About this task —
Count how many lines in the data hold the word "from", and give that number alone.

=======

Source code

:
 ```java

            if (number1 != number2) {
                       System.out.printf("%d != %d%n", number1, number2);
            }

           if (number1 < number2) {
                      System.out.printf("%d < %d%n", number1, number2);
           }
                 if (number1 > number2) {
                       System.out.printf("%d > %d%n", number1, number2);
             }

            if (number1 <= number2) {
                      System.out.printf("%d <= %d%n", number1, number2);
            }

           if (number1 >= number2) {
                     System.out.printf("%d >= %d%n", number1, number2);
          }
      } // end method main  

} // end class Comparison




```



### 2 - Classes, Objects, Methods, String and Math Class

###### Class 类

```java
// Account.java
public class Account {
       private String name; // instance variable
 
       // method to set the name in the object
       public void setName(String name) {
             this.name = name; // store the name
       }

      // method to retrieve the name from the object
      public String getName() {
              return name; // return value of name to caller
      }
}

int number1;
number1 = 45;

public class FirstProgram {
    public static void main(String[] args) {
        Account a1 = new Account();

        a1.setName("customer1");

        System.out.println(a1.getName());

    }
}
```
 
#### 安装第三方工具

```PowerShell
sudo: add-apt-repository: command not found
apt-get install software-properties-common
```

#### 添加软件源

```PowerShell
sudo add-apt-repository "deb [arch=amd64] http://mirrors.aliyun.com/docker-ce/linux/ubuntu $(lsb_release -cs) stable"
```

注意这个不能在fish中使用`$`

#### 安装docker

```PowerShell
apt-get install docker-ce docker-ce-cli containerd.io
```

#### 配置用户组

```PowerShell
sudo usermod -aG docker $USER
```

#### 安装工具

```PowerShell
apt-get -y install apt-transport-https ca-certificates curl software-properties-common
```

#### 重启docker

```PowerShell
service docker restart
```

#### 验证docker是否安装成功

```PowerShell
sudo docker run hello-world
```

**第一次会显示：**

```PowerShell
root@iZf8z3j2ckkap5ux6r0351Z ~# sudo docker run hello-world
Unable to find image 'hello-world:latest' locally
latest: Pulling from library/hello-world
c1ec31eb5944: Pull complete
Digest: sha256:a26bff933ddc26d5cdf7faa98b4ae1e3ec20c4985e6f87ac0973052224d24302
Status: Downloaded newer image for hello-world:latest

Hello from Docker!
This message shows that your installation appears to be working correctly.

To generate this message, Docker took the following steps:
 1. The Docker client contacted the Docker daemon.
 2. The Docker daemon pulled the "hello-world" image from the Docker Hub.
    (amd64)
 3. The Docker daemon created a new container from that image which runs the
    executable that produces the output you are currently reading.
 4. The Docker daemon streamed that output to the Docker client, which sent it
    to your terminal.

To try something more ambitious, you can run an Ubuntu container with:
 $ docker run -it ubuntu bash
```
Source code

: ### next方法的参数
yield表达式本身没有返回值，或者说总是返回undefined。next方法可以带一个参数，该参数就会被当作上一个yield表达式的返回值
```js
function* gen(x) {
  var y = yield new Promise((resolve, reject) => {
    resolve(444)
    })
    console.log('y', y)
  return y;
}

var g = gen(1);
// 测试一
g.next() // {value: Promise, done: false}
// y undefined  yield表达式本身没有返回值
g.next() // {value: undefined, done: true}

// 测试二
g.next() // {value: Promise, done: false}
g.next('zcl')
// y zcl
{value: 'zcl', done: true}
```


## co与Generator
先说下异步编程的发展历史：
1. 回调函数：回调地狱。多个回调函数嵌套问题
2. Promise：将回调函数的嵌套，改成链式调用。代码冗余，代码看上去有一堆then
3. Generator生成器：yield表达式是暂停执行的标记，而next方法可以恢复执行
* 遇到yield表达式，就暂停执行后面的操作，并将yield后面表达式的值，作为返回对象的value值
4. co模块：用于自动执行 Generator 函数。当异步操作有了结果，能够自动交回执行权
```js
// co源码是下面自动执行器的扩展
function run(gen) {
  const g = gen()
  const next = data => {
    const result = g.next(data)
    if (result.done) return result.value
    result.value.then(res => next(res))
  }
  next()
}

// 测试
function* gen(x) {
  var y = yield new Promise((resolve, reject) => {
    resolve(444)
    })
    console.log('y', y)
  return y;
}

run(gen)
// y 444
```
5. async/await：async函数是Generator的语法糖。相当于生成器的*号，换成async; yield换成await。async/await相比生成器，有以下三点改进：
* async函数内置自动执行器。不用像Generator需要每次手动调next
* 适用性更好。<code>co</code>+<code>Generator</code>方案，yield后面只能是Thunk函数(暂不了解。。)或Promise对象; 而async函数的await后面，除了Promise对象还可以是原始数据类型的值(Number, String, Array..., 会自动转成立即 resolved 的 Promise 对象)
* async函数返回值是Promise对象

=======

Answer for this exercise —
5